In May 2012, the Department of Labor released its final fee disclosure rules.
The rules were designed to create greater transparency around the fees that plan sponsors and participants are paying in retirement plans. They also exposed the multiple profit centers of providers who offer proprietary funds and quantified the financial impact these have on total plan costs.
Since then, plan sponsors and participants have been inundated with disclosure documents and notices describing in great detail the fees in their 401k plans. Shows such as “Frontline” and many other nightly news programs have warned consumers about the perils of paying plan fees.
These charges have been made out to be the primary scapegoat for why people do not have enough money for retirement.
Based on having worked with more than 175 plan sponsors over the last 25 years, plan fees often are the least important variable in determining retirement plan readiness.
The single most important variable in saving for retirement is time.
Almost regardless of income, someone age 25 needs to save about 6 to 8 percent of his income at a 6 percent rate of return (in addition to projected Social Security benefits) to replace 80 percent of his income at age 65. This number jumps to about 13 to 16 percent of his income if he starts saving for retirement at age 35.
For those who started saving later in life, working an extra two to three years can increase retirement savings by 15 to 20 percent on average because of compound interest.
The second most important factor is the contribution rate of both the employer and participant. Someone who increases his contribution from 4 percent to 5 percent will have 25 percent more money saved for retirement, all other factors being equal. Going from 4 percent to 6 percent would be a 50 percent increase.
Unfortunately, many employers have reduced their contribution to retirement plans because of the dramatic increase in health care costs. Reversing this trend would have a profound effect on overall plan success.
Asset allocation is the next factor.
Virtually all of the headline stories about retirement plans focus on the individual who lost half his account just before he was ready to retire. This is a perfect example of someone who I believe was invested totally inappropriately based on his age. Another example is the new employee who invests in the guaranteed account so as not to lose money, thereby costing himself hundreds of thousands of dollars in lost earnings at retirement.

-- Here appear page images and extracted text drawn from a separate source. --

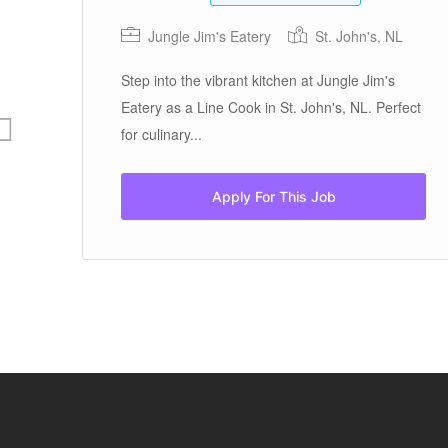
Jungle Jim's Eatery
St. John's, NL
Step into the vibrant kitchen at Jungle Jim's
Eatery as a Line Cook in St. John's, NL. Perfect
for culinary...
Apply For This Job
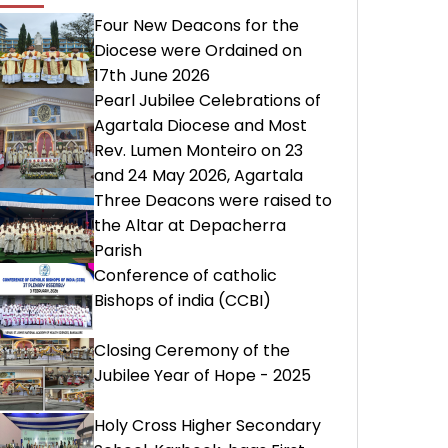
Four New Deacons for the
Diocese were Ordained on
17th June 2026
Pearl Jubilee Celebrations of
Agartala Diocese and Most
Rev. Lumen Monteiro on 23
and 24 May 2026, Agartala
Three Deacons were raised to
the Altar at Depacherra
Parish
Conference of catholic
Bishops of india (CCBI)
Closing Ceremony of the
Jubilee Year of Hope - 2025
Holy Cross Higher Secondary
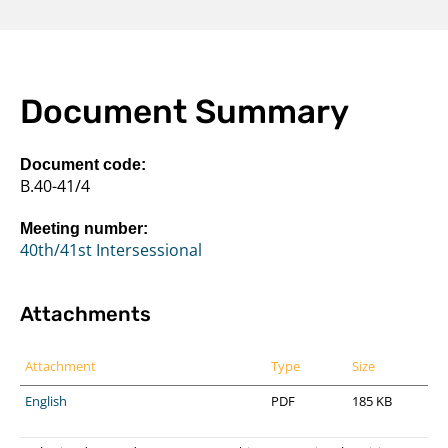
Document Summary
Document code:
B.40-41/4
Meeting number:
40th/41st Intersessional
Attachments
Attachment
Type
Size
English
PDF
185 KB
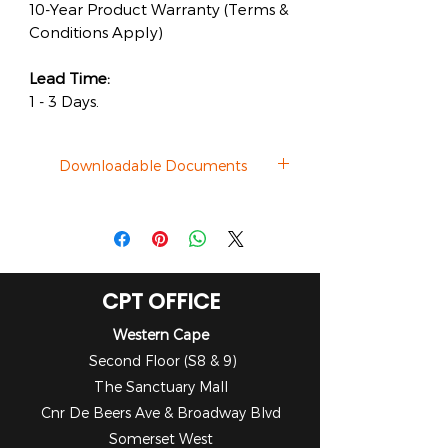
10-Year Product Warranty (Terms &
Conditions Apply)
Lead Time:
1 - 3 Days.
Downloadable Documents
Datasheet
CPT OFFICE
Western Cape
Second Floor (S8 & 9)
The Sanctuary Mall
Cnr De Beers Ave & Broadway Blvd
Somerset West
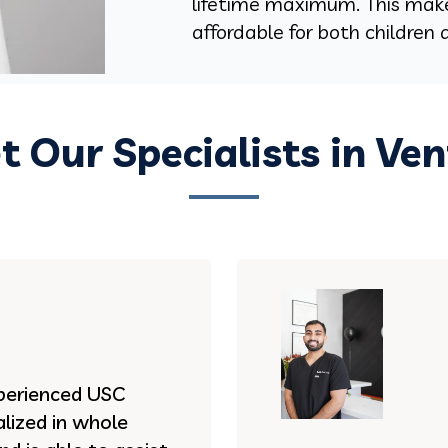
lifetime maximum. This mak
affordable for both children 
 Our Specialists in Ve
experienced USC
lized in whole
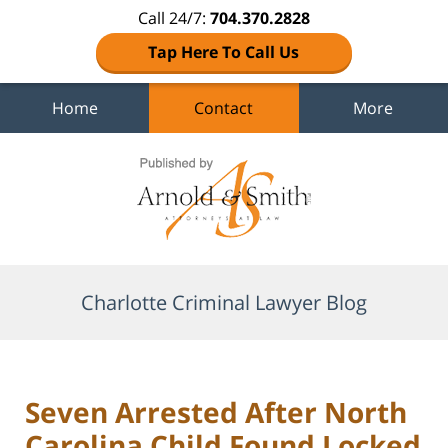
Call 24/7:
704.370.2828
Tap Here To Call Us
Home
Contact
More
Navigation
Charlotte Criminal Lawyer Blog
Seven Arrested After North
Carolina Child Found Locked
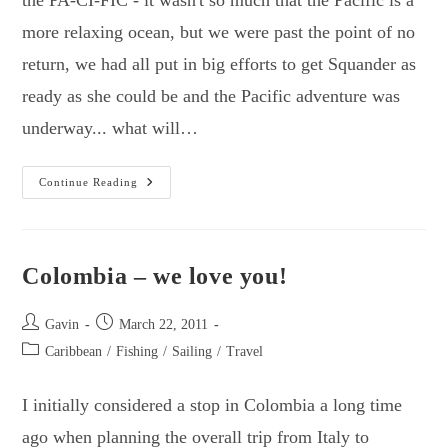
more relaxing ocean, but we were past the point of no
return, we had all put in big efforts to get Squander as
ready as she could be and the Pacific adventure was
underway... what will…
First
Continue Reading
Steps
In
The
Pacific
&
Exploring
Colombia – we love you!
The
Galapagos
Islands.
Post
Post
Gavin
March 22, 2011
author:
published:
Post
Caribbean
/
Fishing
/
Sailing
/
Travel
category:
I initially considered a stop in Colombia a long time
ago when planning the overall trip from Italy to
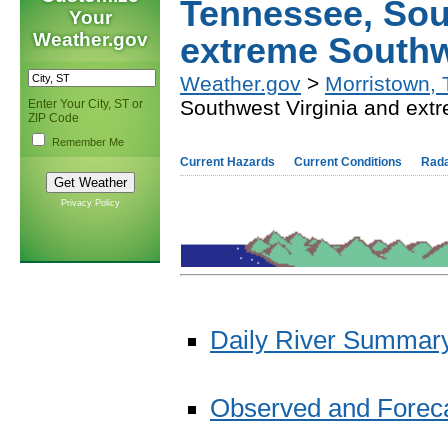
Tennessee, Sou
Your
Weather.gov
extreme Southw
Weather.gov
>
Morristown,
Southwest Virginia and ext
Enter Your City, ST or
ZIP Code
Remember Me
Current Hazards
Current Conditions
Rad
Privacy Policy
Daily River Summary
Observed and Forecas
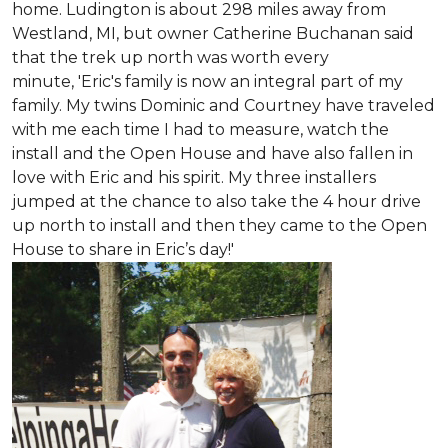
home. Ludington is about 298 miles away from
Westland, MI, but owner Catherine Buchanan said
that the trek up north was worth every
minute, 'Eric's family is now an integral part of my
family. My twins Dominic and Courtney have traveled
with me each time I had to measure, watch the
install and the Open House and have also fallen in
love with Eric and his spirit.
My three installers
jumped at the chance to also take the 4 hour drive
up north to install and then they came to the Open
House to share in Eric’s day!
'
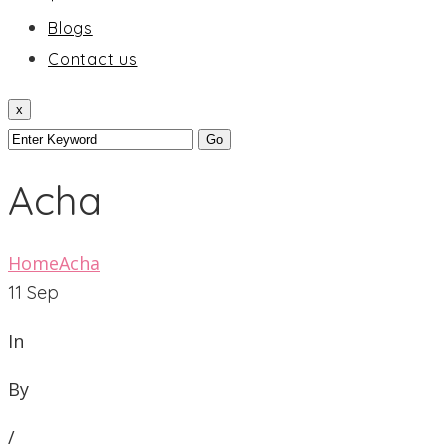
Blogs
Contact us
x
Acha
Home
Acha
11
Sep
In
By
/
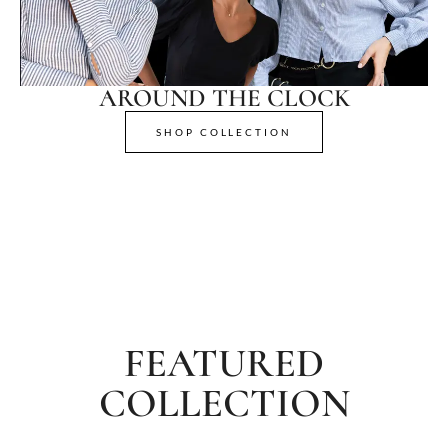
AROUND THE CLOCK
SHOP COLLECTION
FEATURED
COLLECTION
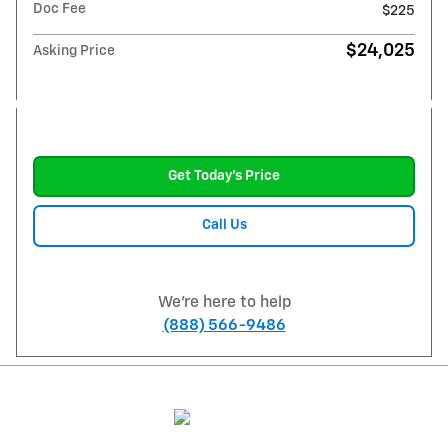
Doc Fee
$225
$24,025
Asking Price
Get Today's Price
Call Us
We're here to help
(888) 566-9486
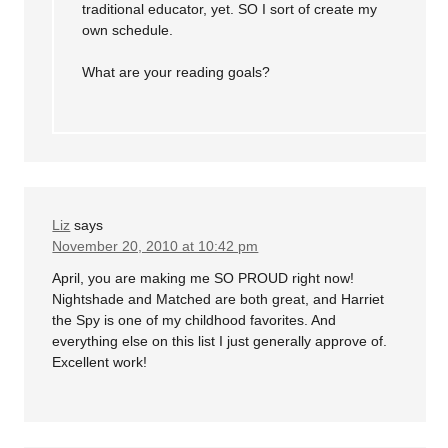
traditional educator, yet. SO I sort of create my
own schedule.
What are your reading goals?
Liz
says
November 20, 2010 at 10:42 pm
April, you are making me SO PROUD right now!
Nightshade and Matched are both great, and Harriet
the Spy is one of my childhood favorites. And
everything else on this list I just generally approve of.
Excellent work!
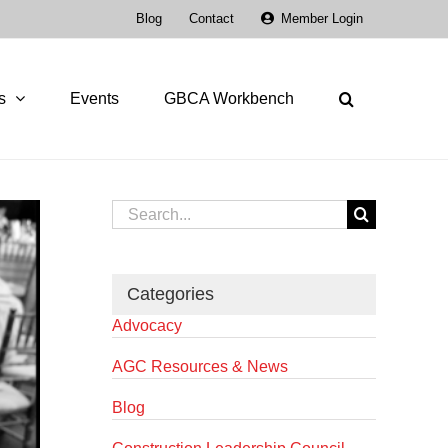
Blog
Contact
Member Login
s
Events
GBCA Workbench
Search
for:
Categories
Advocacy
AGC Resources & News
Blog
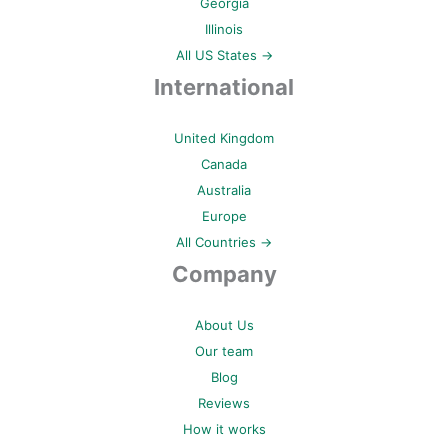
Georgia
Illinois
All US States →
International
United Kingdom
Canada
Australia
Europe
All Countries →
Company
About Us
Our team
Blog
Reviews
How it works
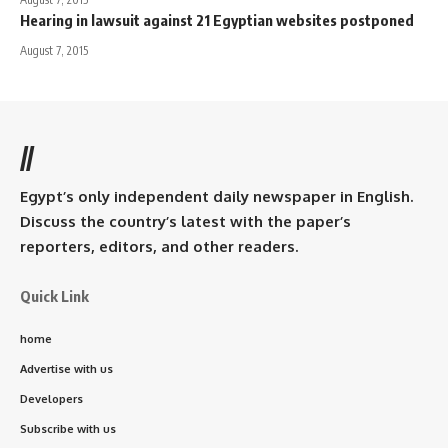
Hearing in lawsuit against 21 Egyptian websites postponed
August 7, 2015
//
Egypt’s only independent daily newspaper in English.
Discuss the country’s latest with the paper’s
reporters, editors, and other readers.
Quick Link
home
Advertise with us
Developers
Subscribe with us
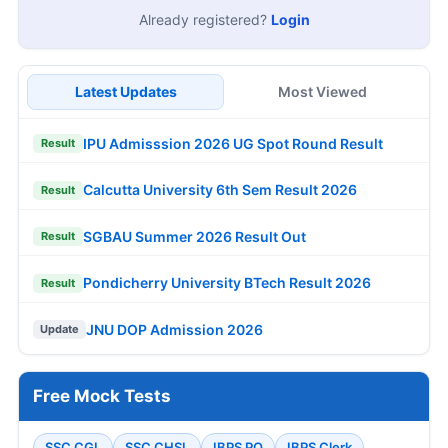
Already registered?
Login
Latest Updates
Most Viewed
IPU Admisssion 2026 UG Spot Round Result
Result
Calcutta University 6th Sem Result 2026
Result
SGBAU Summer 2026 Result Out
Result
Pondicherry University BTech Result 2026
Result
JNU DOP Admission 2026
Update
Free Mock Tests
SSC CGL
SSC CHSL
IBPS PO
IBPS Clerk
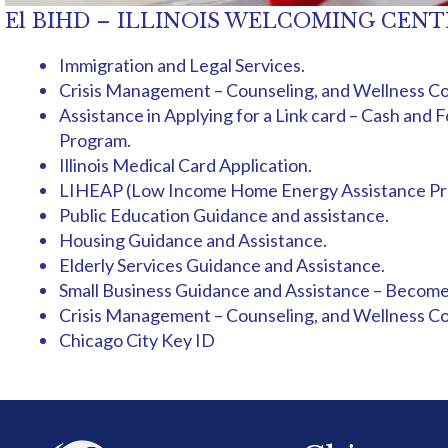
El BIHD – ILLINOIS WELCOMING CENTER br
Immigration and Legal Services.
Crisis Management – Counseling, and Wellness Co
Assistance in Applying for a Link card – Cash an
Program.
Illinois Medical Card Application.
LIHEAP (Low Income Home Energy Assistance Pr
Public Education Guidance and assistance.
Housing Guidance and Assistance.
Elderly Services Guidance and Assistance.
Small Business Guidance and Assistance – Become
Crisis Management – Counseling, and Wellness Co
Chicago City Key ID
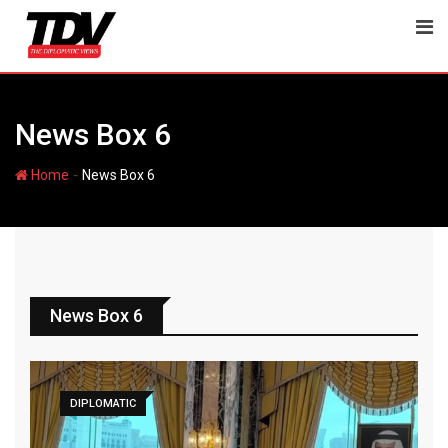
News Box 6
-
Home
News Box 6
News Box 6
DIPLOMATIC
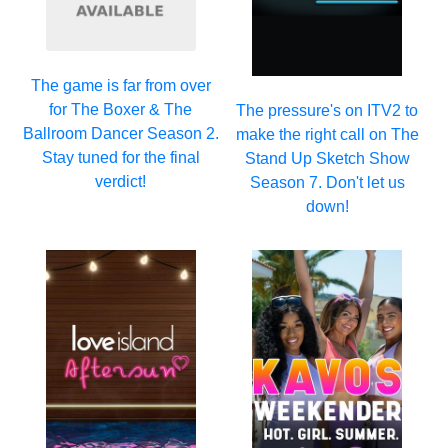
The game is far from over
for The Boxer & The
The pressure's on ITV2 to
Ballroom Dancer Season 2.
make the right call on The
Stay tuned for the final
Stand Up Sketch Show
verdict!
Season 7. Don't let us
down!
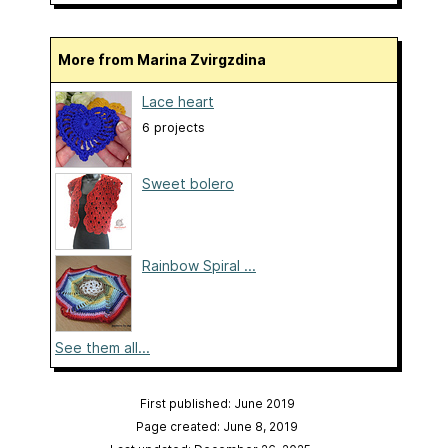
More from Marina Zvirgzdina
Lace heart
6 projects
Sweet bolero
Rainbow Spiral ...
See them all...
First published: June 2019
Page created: June 8, 2019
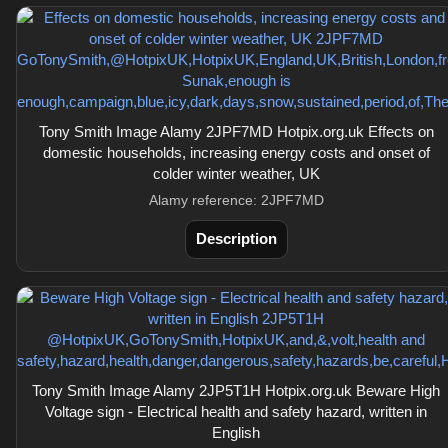
Tony Smith Image Alamy 2JPF7MD Hotpix.org.uk Effects on
domestic households, increasing energy costs and onset of
colder winter weather, UK
Alamy reference: 2JPF7MD
Description
Tony Smith Image Alamy 2JP5T1H Hotpix.org.uk Beware High
Voltage sign - Electrical health and safety hazard, written in
English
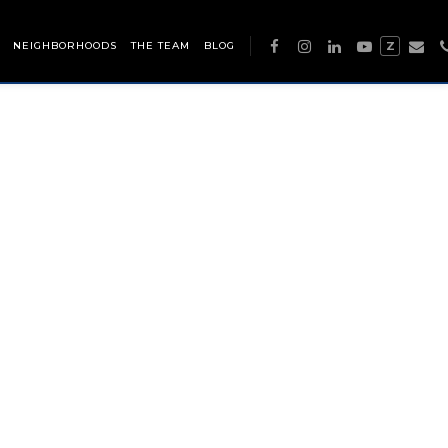
NEIGHBORHOODS
THE TEAM
BLOG
Z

Numerous studies have shown that people who invest in a diversified portfolio on average earn 1 percent to 2 percent per year more than people who pick their own funds. Compounded over time, this is a huge difference. The longer you have until retirement, the greater the impact.
Finally, there are plan fees. All other factors being equal, lower plan fees will result in more plan assets in retirement.
It is a simple math problem. If overall plan fees were lowered by 20 percent from 1.00 to .80 percent, it has one-fifth the impact of increasing contributions or enhancing returns by 1 percent.
In combination, increasing employer and participant contributions, starting to save earlier or retiring later, choosing a more appropriate level of diversification and lowering fees are the solutions to the estimated $6.6 trillion overall shortfall in retirement savings in this nation.
This is why auto-enrollment, auto-escalation and defaulting to a qualified default investment alternative are growing trends in our industry.
Advisers who are retirement plan specialists realize that this is a multifaceted problem and that the most important measurement is overall results, not just price.